This is a suit in replevin originally brought against one Hays for possession of two promissory notes, one for $100 and the other for $200, in his physical possession. The defendant Hays answered that he had no interest in the notes except as agent of the “Interpleaders.” The McGregor-Noe Hardware Company is designated as the interpleader in an “interplea” or answer filed by it but it is more properly a defendant, made such on its own motion on the ground of 'its being a real party in interest. The defendant Hays came into possession of the notes as agent and attorney for this interpleader and some other wholesale firms having a like interest. The inter-pleader, for itself and such other firms, claims a rightful possession of the notes as collateral security for the notes of H. E. Keyser, brother of the plaintiff, to such interpleaders.
The origin of this controversy is that H. E. Keyser, being a merchant at Riverdale, Christian county, Missouri, became indebted to interpleader in the sum of $151.15. He was also indebted to three other wholesale firms in smaller amounts aggregating in all $342.39. The defendant Hays had these four accounts for collection and H. E. Keyser was being threatened with bankruptcy proceedings. H. E.' Keyser owed in all some $1400, but defendant Hays did not hold all such debts for collection. The plaintiff was the owner of the notes now in controversy and at least one other note, and there was some talk and negotiations looking to her helping her brother and preventing his bankruptcy by putting up her notes to his creditors as collateral security. Whether this was actually done was *382the question contested at the trial and decided in plain tiff’s favor.
Plaintiff admits that she offered to put up these notes as collateral for her brother on condition that his creditors give him “a certain length of time” to sell his goods to pay- the same. Some of the creditors, especially those represented by Hays, agreed to this but others did not. One of the creditors represented by Hays did not acquiesce in this arrangement and one of plaintiff’s notes for $500, which such creditor was to receive as collateral, was returned to this plaintiff. Plaintiff’s notes were at a bank for safe-keeping and defendant Hays testified that she agreed to put up the same as collateral security for the debts of interpleader and the other thr.ee creditors then represented by him and directed Hays to get the notes from the bank which he accordingly did. Plaintiff denies that any such arrangement was consummated and says that she did not deliver these notes to Hays. She testified: “I told him where the notes were but I did not give him authority to get them.” The banker, who was a mere custodian of the notes, testified that plaintiff never authorized him to turn the notes over to Hays, but that he did so purely on Hays’ request. The notes were payable to the order of plaintiff and were never endorsed by her.. H. E. Keyser subsequently went into bankruptcy.

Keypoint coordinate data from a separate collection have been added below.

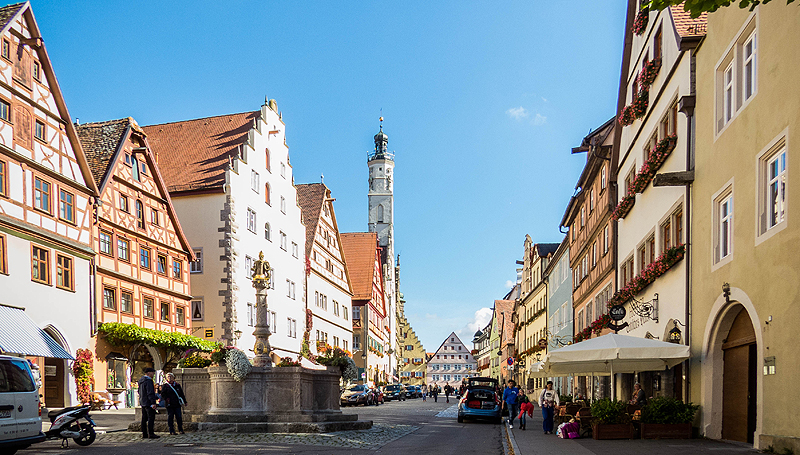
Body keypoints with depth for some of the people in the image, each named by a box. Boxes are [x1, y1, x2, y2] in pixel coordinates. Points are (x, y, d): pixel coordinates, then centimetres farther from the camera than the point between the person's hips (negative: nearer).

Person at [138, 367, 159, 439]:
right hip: (148, 403, -10)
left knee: (144, 419, 11)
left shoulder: (141, 381, 15)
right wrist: (153, 402, -23)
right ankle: (151, 434, -8)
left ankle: (144, 434, 14)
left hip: (143, 403, 10)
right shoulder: (148, 381, -17)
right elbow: (150, 393, -22)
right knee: (151, 418, -7)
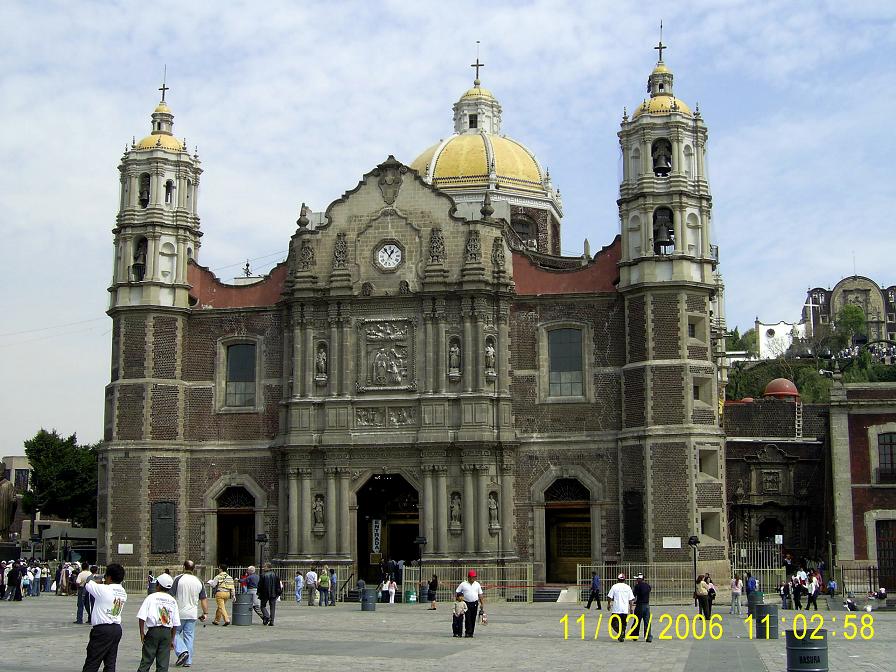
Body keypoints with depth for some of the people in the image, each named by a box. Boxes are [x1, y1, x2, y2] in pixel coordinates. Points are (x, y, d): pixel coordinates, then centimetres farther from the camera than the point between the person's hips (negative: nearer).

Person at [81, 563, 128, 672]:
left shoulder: (103, 589, -15)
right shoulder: (123, 593, 6)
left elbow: (88, 584, -1)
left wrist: (99, 581, 16)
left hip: (102, 629, -7)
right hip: (117, 629, 7)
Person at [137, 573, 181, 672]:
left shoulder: (151, 598, -3)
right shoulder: (173, 601, 8)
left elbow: (142, 617, -10)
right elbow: (176, 623, 7)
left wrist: (142, 633, -2)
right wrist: (172, 639, 15)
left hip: (153, 630, -3)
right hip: (167, 632, 3)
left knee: (146, 660, 3)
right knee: (163, 663, 5)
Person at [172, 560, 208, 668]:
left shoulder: (178, 579, -8)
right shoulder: (199, 582, 6)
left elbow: (171, 596, -9)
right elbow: (204, 599, 7)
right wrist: (205, 613, 12)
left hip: (179, 613, -4)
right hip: (192, 614, 4)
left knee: (175, 633, 11)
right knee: (189, 636, 8)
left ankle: (182, 651, -9)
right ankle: (188, 661, 8)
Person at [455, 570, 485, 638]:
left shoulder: (477, 584, 10)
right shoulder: (463, 584, 1)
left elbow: (480, 595, 14)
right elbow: (457, 593, 3)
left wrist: (482, 604, 9)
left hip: (475, 603, 3)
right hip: (467, 603, -3)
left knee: (473, 619, 3)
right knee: (468, 618, -9)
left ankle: (471, 633, 9)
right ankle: (467, 632, -9)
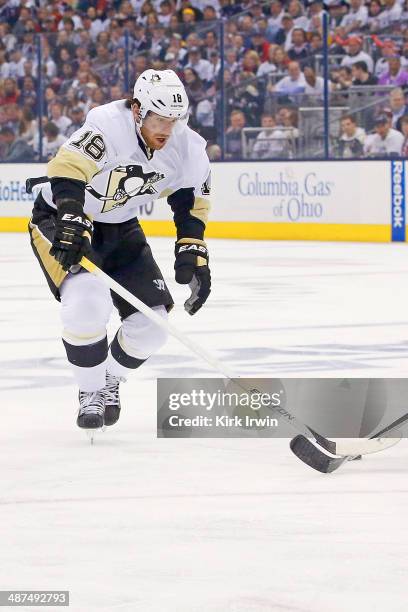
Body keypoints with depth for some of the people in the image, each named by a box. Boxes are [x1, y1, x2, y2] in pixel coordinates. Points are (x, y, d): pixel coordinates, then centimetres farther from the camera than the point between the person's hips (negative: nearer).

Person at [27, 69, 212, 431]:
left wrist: (193, 253, -7)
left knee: (152, 325, -2)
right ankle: (90, 393, -7)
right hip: (60, 217, -6)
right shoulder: (109, 125, -32)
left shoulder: (185, 147, -11)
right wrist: (72, 221, -54)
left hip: (120, 228, 6)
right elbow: (67, 171, -42)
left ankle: (110, 382, 29)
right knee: (89, 302, -30)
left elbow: (191, 201, 1)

The case was tried by the court without a jury and no declarations of law were asked or given. We know nothing of the views of the trial court except that he heard the evidence and found for the plaintiff.
The defendant assigns, as error that the finding is against the evidence, against the weight of the evidence, and for the wrong party. It is not our province to weigh the evidence and these assignments of error can mean no more than that there is no substantial evidence to sustain the verdict. We fully agree, in accordance with the cases cited by interpleader, in the-*383contention that where the evidence is all one way and against the verdict, this court will reverse the case; hut such is not the case here presented. There is a conflict in the evidence as to whether the proposition whereby plaintiff was to put up her notes as collateral security for her brother was ever actually consummated or was a matter merely talked about conditionally, and to which the plaintiff never gave her final consent.
The appellant claims that this case must be reversed because no waiver of a jury trial is shown. It is conceded that no request was made for a jury trial and no objection made to a trial before the court; nothing is said in the motion for new trial on this point and no motion in arrest of judgment was filed. The point is purely an afterthought and is raised in this court for the first time. We find, however, that the judgment recites that: “Both parties announce ready for trial, all and singular the matters- at issue are submitted to the court sitting as a jury,” etc. This sufficiently shows a waiver of a jury trial. Our views on this point will be found in the case of Walker v. Modern Woodmen of America, decided at this term of court, and cases there cited.
The judgment is accordingly affirmed.
Robertson, P. J., and Farrington, J., concur.